In 2009, photographers Peter Menzel and Faith D’Alusio’s presented Hungry Planet — a grounding portrait of what the world eats, from the $376.45 an Australian family spends on food per week to the $1.23 weekly budget of a same-sized family in Chad’s poorest refugee camp. Now comes their follow-up, What I Eat: Around the World in 80 Diets (public library) — a fascinating project telling the global story of our relationship with sustenance and pleasure through portraits of 80 people from 30 countries and the food they eat in one day.
Menzel tells NPR:
I want people to understand their own diets better — and their own chemistry and their own biology. And make better decisions for themselves.

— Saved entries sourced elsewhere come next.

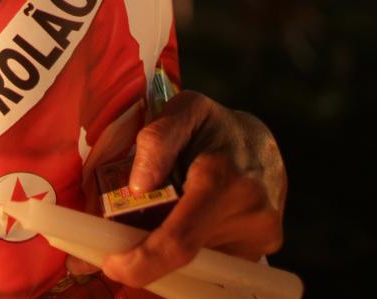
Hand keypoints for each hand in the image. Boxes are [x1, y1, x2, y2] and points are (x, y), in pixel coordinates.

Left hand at [100, 91, 285, 287]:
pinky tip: (192, 217)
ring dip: (173, 244)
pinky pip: (216, 257)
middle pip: (183, 253)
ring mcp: (261, 234)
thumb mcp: (183, 110)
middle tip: (126, 228)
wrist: (263, 140)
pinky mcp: (264, 245)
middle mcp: (249, 212)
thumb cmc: (214, 125)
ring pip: (198, 258)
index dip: (143, 262)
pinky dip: (194, 244)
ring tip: (171, 209)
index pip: (180, 241)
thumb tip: (138, 186)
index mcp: (221, 179)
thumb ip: (157, 140)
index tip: (112, 265)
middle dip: (148, 247)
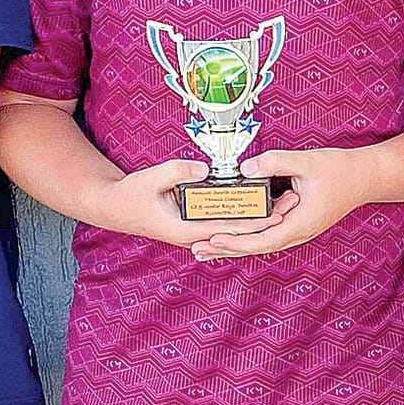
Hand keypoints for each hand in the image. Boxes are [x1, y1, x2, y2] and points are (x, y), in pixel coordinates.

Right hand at [92, 158, 290, 247]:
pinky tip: (256, 206)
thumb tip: (203, 169)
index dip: (254, 222)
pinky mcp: (193, 225)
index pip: (228, 228)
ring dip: (255, 218)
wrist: (114, 207)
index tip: (276, 214)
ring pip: (230, 228)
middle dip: (262, 219)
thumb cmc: (131, 195)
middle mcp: (193, 235)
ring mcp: (193, 232)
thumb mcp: (152, 178)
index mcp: (185, 229)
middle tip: (289, 204)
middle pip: (235, 230)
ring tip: (281, 204)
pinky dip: (240, 216)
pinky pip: (221, 223)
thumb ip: (177, 171)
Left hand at [188, 147, 370, 259]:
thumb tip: (246, 168)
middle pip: (257, 247)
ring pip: (260, 243)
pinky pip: (267, 234)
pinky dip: (247, 235)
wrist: (365, 178)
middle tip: (197, 249)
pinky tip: (232, 233)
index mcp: (301, 222)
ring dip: (234, 245)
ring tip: (206, 247)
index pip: (263, 240)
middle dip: (226, 249)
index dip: (237, 241)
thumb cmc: (341, 171)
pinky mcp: (295, 223)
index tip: (214, 238)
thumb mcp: (307, 162)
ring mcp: (297, 230)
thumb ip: (276, 162)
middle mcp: (298, 232)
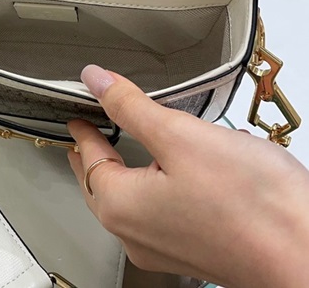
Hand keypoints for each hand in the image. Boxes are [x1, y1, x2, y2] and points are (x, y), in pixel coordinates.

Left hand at [68, 66, 308, 287]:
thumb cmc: (254, 206)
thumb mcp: (180, 135)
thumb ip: (131, 107)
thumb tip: (97, 80)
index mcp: (121, 207)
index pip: (87, 158)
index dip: (82, 131)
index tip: (78, 117)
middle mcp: (136, 236)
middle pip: (102, 186)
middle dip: (95, 156)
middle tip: (90, 135)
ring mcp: (166, 250)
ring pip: (130, 203)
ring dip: (124, 173)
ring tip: (123, 151)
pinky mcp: (195, 252)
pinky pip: (159, 215)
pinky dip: (153, 190)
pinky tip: (169, 176)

From a Japanese sumo wrestler to an American competitive eater to a Massai herdswoman, the book offers an exploration of demography through photography, contextualized by compelling essays from some of today’s leading food activists and thinkers, including indispensible voices on the issue like Brain Pickings favorite Michael Pollan.
Alongside each of Menzel’s photographs, text by D’Alusio outlines the specifics of the daily diet depicted and places it in a cultural context that explains why, for instance, a Brazilian fisherman of average build can consume 5,200 calories per day and an American truck driver who consumes a comparable amount is clinically obese. Ultimately, the project aims to illuminate the relationship between food and where we are, in life and in the world.
Part Food, Inc., part FridgeWatcher, the project is a potent antidote to Neil Burgess’s recent rant about the death of photojournalism — What I Eat: Around the World in 80 Diets is a bundle of storytelling and humanity that unravels itself before your eyes, leaving you hungry to better understand the correlation between food, environment and quality of life.